When checking in I could see from the corner of my eye small groups enjoying breakfast in the lobby cafe and was already calculating in my mind a future trip, with the girls perhaps… Our room. What can I say. My colour palette of dreams. Through a maze of crittall glass corridors to the back of the hotel, up some stairs as dark as a moonless night… I opened the door, I knew this was my best possible home for the next two nights. (Little did I know Storm Eric would take hold and strand us here for three). The floor length blush curtains had me at hello, the contrasting mustard velvet chair is the perfect pop of colour against the muted walls.
I languished in this room alone for a good long while, appreciating its quiet, yet impactful decor.


Next on my list, before my husband finished at his conference was to explore the 9 Streets. Named so as they are a grid of nine streets running East to West and North to South. They are not only home to brands we all know and love such as Cos, American Vintage and many more.. but also so many little independent design and clothes stores. I was in my heaven. I fell upon too many to mention but amongst my favourites were DR Wonen, 360 Volt and The Frozen Fountain which was a little south of the streets.

During this first afternoon I learned that Amsterdam is a challenge, but not impossible. It’s cool, but not pretentious. And it’s bustling, yet not too busy. When can I move here I thought as I clambered back along the cobbles with my many many shopping bags.
New outfit on and ready to explore Amsterdam by night as my weekend mate returned to the Pulitzer. I’d come across a restaurant from the street I really wanted to try but hadn’t realised it was actually part of my hotel and fully booked.
We dined in Cecconi’s at Soho House the first night, at the bar, like the true New Yorkers ( I know they say 10 years but I’ll take 6) that we are. I love to dine at a bar. With a live jazz singer and all the dark corners of the dimly lit bar bustling with people, we felt lucky to have got in. Soho House in Amsterdam is a towering Art Deco inspired hotel in a former trading office. Whilst I loved the cosy cool vibes of the bar and restaurant, the lobby felt a bit more prison deco than art deco to me with it’s cold grey subway brick and dreary stairs, but it’s a matter of opinion I guess. The second night, following a negroni in their teeny waterside cocktail bar, we dined at the hotel. Normally hotel restaurants screams soup of the day or club sandwich depending on the city you are in, but not Janz. It’s a high end, high quality feast of dreams.
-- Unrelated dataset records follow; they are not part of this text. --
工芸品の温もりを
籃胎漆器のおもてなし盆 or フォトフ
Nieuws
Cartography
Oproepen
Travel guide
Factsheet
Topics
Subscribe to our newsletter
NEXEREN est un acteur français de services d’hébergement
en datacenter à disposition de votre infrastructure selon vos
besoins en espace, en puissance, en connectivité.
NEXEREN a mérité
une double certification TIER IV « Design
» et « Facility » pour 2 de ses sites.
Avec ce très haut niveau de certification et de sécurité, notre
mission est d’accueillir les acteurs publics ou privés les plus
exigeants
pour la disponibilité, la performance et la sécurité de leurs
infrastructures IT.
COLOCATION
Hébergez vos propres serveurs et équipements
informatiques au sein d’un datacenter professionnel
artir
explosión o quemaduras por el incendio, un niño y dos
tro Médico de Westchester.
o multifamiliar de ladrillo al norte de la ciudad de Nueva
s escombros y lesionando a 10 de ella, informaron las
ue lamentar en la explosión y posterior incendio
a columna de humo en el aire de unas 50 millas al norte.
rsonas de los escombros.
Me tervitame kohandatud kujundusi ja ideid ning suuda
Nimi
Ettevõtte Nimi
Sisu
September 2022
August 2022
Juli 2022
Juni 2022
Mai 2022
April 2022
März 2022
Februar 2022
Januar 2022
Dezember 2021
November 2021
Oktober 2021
This being my first visit to Amsterdam, I couldn’t leave without a late night stroll through the red light district. I’ve romanticised this in my mind for years, narrow alleys with gorgeous girls, scantily clad and the aroma of mystery. Sadly, the reality can’t be further from this. It’s now diminished to two streets, where, yet again, as I do on SO many occasions, I felt slightly embarrassed to be British. Streams of drunk stag and hen do’s, crushing into a bottleneck of people trying to get into one of the two remaining ‘red light’ streets and sneak a peak. Yes, they stand in the window, but no, they take no notice of their hungry eyed crowd, nor do they look sexy or sultry. They look bored, scrolling through their Iphones. like the rest of us.
As we walked back to the hotel, I felt slightly deflated. Not sure what I was expecting. something taboo, something exciting. Neither were found. Still. There was always tomorrow.
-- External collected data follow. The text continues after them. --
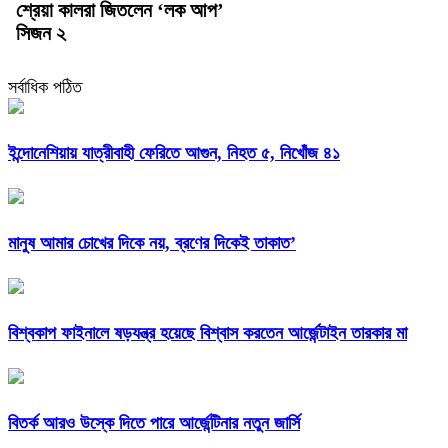
শ্রেয়া কালরা জিতলেন ‘লক আপ’
সিজন ২
সর্বাধিক পঠিত
ইন্দোনেশিয়ায় যাত্রীবাহী ফেরিতে আগুন, নিহত ৫, নিখোঁজ ৪১
মানুষ আমার চোখের দিকে নয়, ব্রণের দিকেই তাকাত’
বিশ্বকাপ ফাইনালে ষড়যন্ত্র হয়েছে বিশ্বাস করতেন আর্জেন্টাইন তারকার মা
বিতর্ক আরও উস্কে দিতে পারে আর্জেন্টিনার নতুন জার্সি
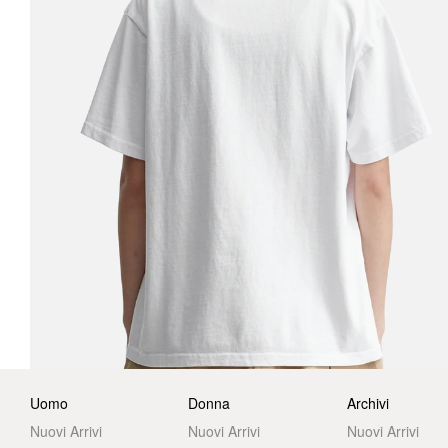
Uomo
Donna
Archivi
Nuovi Arrivi
Nuovi Arrivi
Nuovi Arrivi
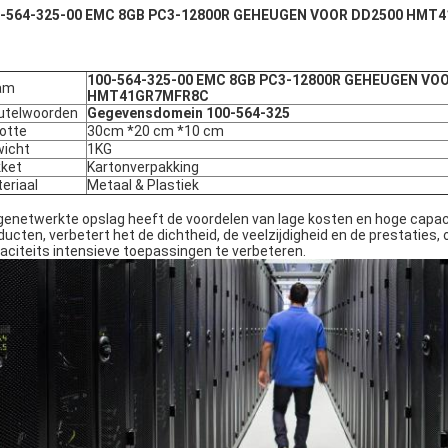
0-564-325-00 EMC 8GB PC3-12800R GEHEUGEN VOOR DD2500 HMT
100-564-325-00 EMC 8GB PC3-12800R GEHEUGEN VO
am
HMT41GR7MFR8C
utelwoorden
Gegevensdomein 100-564-325
otte
30cm *20 cm *10 cm
icht
1KG
ket
Kartonverpakking
eriaal
Metaal & Plastiek
genetwerkte opslag heeft de voordelen van lage kosten en hoge capaci
ducten, verbetert het de dichtheid, de veelzijdigheid en de prestati
aciteits intensieve toepassingen te verbeteren.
With a cancelled flight and a stolen extra day, we filled it with a visit to the Banksy exhibition, the Rijksmuseum and a final morning of brunch at Bakers & Roasters ( a local’s recommendation). We had to wait three hours for the table whilst we headed off and soaked up some culture as well as raindrops. When we finally got to eat our brunch it was top notch and well worth the wait. I feel we really experienced the very best of Amsterdam in only 3 days. I can’t wait to go back, but for now I’ll have to rely on my memory and the beauty of time travel within it.